Task data section start

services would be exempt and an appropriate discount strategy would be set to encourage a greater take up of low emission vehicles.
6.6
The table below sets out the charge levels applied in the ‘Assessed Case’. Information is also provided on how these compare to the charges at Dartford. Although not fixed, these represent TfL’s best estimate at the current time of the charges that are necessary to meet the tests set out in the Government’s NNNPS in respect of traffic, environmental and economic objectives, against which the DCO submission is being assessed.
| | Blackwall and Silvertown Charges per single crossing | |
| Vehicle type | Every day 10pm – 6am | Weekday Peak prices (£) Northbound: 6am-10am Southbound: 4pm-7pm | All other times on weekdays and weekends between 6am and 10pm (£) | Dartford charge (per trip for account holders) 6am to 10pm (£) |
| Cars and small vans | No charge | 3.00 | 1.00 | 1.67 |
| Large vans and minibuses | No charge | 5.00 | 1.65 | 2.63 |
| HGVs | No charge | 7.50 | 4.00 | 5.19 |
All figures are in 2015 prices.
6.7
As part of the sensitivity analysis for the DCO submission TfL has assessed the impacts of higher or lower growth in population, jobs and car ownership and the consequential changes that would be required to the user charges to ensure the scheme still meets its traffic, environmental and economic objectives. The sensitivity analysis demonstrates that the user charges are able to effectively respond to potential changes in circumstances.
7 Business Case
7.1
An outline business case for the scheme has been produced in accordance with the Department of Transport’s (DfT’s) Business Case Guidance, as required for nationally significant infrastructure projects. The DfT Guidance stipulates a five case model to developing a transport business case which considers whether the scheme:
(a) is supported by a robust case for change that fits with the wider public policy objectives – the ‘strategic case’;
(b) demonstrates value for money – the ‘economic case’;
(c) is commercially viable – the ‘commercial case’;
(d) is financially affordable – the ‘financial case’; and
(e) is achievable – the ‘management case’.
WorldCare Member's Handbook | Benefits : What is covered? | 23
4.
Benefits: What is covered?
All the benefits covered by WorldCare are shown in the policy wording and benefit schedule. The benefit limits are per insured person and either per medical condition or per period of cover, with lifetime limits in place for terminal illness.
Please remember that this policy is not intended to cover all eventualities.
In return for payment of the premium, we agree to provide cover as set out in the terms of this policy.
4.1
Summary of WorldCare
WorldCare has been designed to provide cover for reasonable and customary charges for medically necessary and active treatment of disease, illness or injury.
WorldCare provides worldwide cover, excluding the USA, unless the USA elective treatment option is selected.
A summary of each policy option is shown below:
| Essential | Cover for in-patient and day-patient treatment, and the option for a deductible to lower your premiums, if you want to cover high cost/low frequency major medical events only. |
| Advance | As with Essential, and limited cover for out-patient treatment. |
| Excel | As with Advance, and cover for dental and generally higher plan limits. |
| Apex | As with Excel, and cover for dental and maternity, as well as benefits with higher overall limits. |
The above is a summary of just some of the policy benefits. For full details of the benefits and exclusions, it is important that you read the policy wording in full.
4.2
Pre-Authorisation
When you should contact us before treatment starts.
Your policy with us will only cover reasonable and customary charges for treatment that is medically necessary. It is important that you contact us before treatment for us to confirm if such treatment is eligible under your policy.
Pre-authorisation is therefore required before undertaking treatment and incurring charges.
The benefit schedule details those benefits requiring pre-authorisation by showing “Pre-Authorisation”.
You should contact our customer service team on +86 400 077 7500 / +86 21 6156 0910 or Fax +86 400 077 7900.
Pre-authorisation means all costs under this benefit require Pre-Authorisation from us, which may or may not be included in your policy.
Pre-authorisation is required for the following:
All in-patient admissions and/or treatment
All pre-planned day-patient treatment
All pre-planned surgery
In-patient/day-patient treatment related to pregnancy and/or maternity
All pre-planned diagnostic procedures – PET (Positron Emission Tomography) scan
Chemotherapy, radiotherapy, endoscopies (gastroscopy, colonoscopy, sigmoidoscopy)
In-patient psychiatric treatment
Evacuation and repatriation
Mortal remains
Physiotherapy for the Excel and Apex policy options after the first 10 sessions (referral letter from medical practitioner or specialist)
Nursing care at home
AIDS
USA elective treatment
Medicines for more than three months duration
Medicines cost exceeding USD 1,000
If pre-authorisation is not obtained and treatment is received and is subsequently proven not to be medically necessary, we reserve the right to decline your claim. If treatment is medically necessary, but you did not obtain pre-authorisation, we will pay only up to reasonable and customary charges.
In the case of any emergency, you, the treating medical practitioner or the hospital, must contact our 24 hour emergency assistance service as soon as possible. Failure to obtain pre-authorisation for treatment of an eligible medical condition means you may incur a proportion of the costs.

Task data section end

§ Assignment:
The exercise is to copy out every line above that has the word "covered" in it.

§ Response to this exercise:
WorldCare Member's Handbook | Benefits : What is covered? | 23
Benefits: What is covered?
All the benefits covered by WorldCare are shown in the policy wording and benefit schedule. The benefit limits are per insured person and either per medical condition or per period of cover, with lifetime limits in place for terminal illness.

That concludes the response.